Depois do jantar, enquanto a Sra. Silveira recolhia a louça, Inês continuava por perto. A governanta então comentou:

— É a primeira vez que o jovem mestre cozinha para alguém. Nem o patrão, nem a Sra. Paz, e nem a senhorita provaram ainda do seu tempero.

Inês olhou para a Sra. Silveira, reconhecendo novamente aquele tom familiar.

— Talvez, Rodrigo pudesse preparar uma tigela de massa artesanal para os seus pais?

Rodrigo, que ainda não havia se afastado, virou-se, olhou para Inês e respondeu:

— Posso.

E assim foi.

Na manhã seguinte, Sra. Silveira embalou três porções da massa caseira e voltou para a Mansão Simões. Com o rosto irradiando uma empolgação inédita, ela foi até a sala de jantar, onde a Sra. Paz e Gustavo Simões já tomavam o café da manhã.

— Sra. Paz, patrão, o jovem mestre pediu para eu trazer este desjejum para vocês!

Apenas essa frase foi o suficiente para surpreender os dois por um momento. No fundo de suas mentes, tentavam imaginar que iguaria preciosa seria aquela para que o filho mandasse a própria Sra. Silveira entregar pessoalmente.

Isso até a Sra. Silveira colocar as tigelas de massa diante deles e soltar uma declaração bombástica.

— Foi o jovem mestre quem fez esta massa do zero! Desde sovar a massa, abri-la com o rolo, cortá-la em tiras da largura de um dedo, até cozinhar na água fervente e escorrer. Até a cebolinha salpicada por cima foi ele mesmo quem cortou e colocou!

Sra. Paz e Gustavo trocaram um olhar, atônitos por um bom tempo.

— Ele não sabia apenas escolher as hortaliças para mim? — questionou Gustavo. — Quando foi que aprendeu a fazer massa artesanal? Quando ele passou a gostar disso? Ele tem tanto tempo livre assim? O fim do ano está chegando, eu o vejo bastante ocupado na empresa, de onde ele tirou tempo para isso?

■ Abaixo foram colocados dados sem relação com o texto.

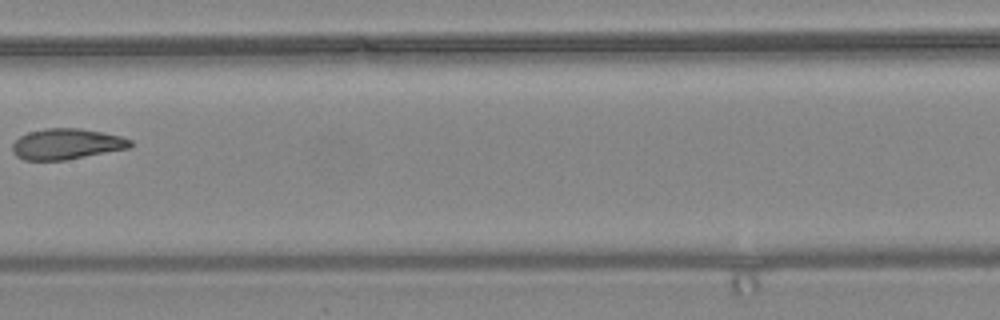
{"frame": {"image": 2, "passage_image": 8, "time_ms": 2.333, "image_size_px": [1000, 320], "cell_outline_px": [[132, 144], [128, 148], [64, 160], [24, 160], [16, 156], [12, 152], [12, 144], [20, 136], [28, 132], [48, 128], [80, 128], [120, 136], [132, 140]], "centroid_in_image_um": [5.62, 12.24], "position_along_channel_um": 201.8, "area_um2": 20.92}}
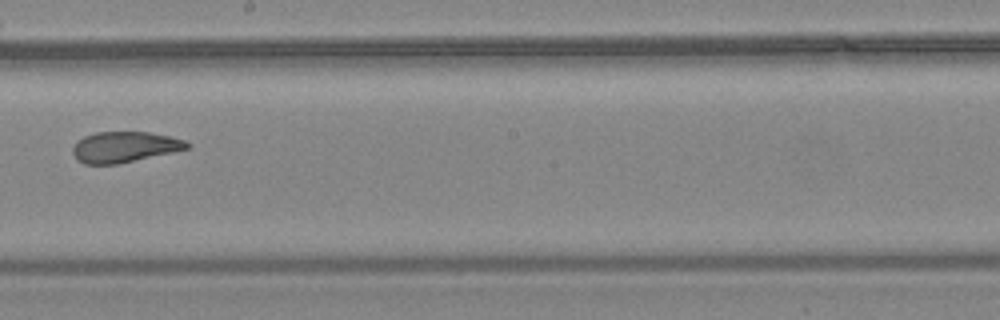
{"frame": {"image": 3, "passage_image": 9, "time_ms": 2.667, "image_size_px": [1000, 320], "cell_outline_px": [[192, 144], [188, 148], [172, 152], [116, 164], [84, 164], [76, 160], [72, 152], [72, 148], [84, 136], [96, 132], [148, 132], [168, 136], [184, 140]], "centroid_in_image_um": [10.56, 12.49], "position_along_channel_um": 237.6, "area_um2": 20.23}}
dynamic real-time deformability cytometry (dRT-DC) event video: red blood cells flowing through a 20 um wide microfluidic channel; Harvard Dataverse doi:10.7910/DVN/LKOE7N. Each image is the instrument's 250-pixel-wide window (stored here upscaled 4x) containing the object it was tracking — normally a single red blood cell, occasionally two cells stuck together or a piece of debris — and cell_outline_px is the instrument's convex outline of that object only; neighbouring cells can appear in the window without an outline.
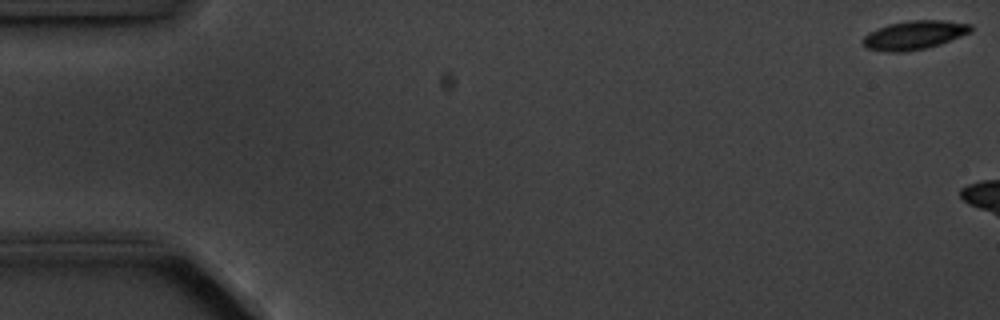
{"species": "common noctule bat (a hibernating species)", "species_latin": "Nyctalus noctula", "temperature_condition": "cold", "stored_images_in_passage": 3, "camera_frame_rate_fps": 3000, "um_per_image_px": 0.085, "animal": {"sex": "male", "body_mass_g": 20.1, "forearm_length_mm": 53.5}, "frame": {"image": 1, "passage_image": 1, "time_ms": 0.0, "image_size_px": [1000, 320], "cell_outline_px": [[972, 32], [940, 44], [924, 48], [904, 52], [888, 52], [864, 48], [860, 44], [860, 40], [868, 32], [888, 24], [908, 20], [944, 20], [972, 24]], "centroid_in_image_um": [77.66, 2.98], "position_along_channel_um": 7.3, "area_um2": 18.38}}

Diante da série de dúvidas de Gustavo, Sra. Silveira abriu um sorriso largo:

— É claro que o jovem mestre arranjou um tempinho na sua agenda lotada.

— Ele provavelmente não aprendeu isso por nossa causa. — pontuou Sra. Paz.

— Embora não tenha aprendido para o patrão e para a Sra. Paz, foi a Sra. Jardim quem pediu ao jovem mestre que preparasse e mandasse para vocês. — explicou Sra. Silveira.

O casal compreendeu tudo num instante.

— Então, na verdade, isso foi feito para a minha nora. — concluiu Sra. Paz.

— Escolher bem a esposa é como mudar o próprio destino. — afirmou Gustavo.

Disso, ele tinha muita experiência.

Até o filho deles agora sabia preparar o café da manhã para os velhos pais.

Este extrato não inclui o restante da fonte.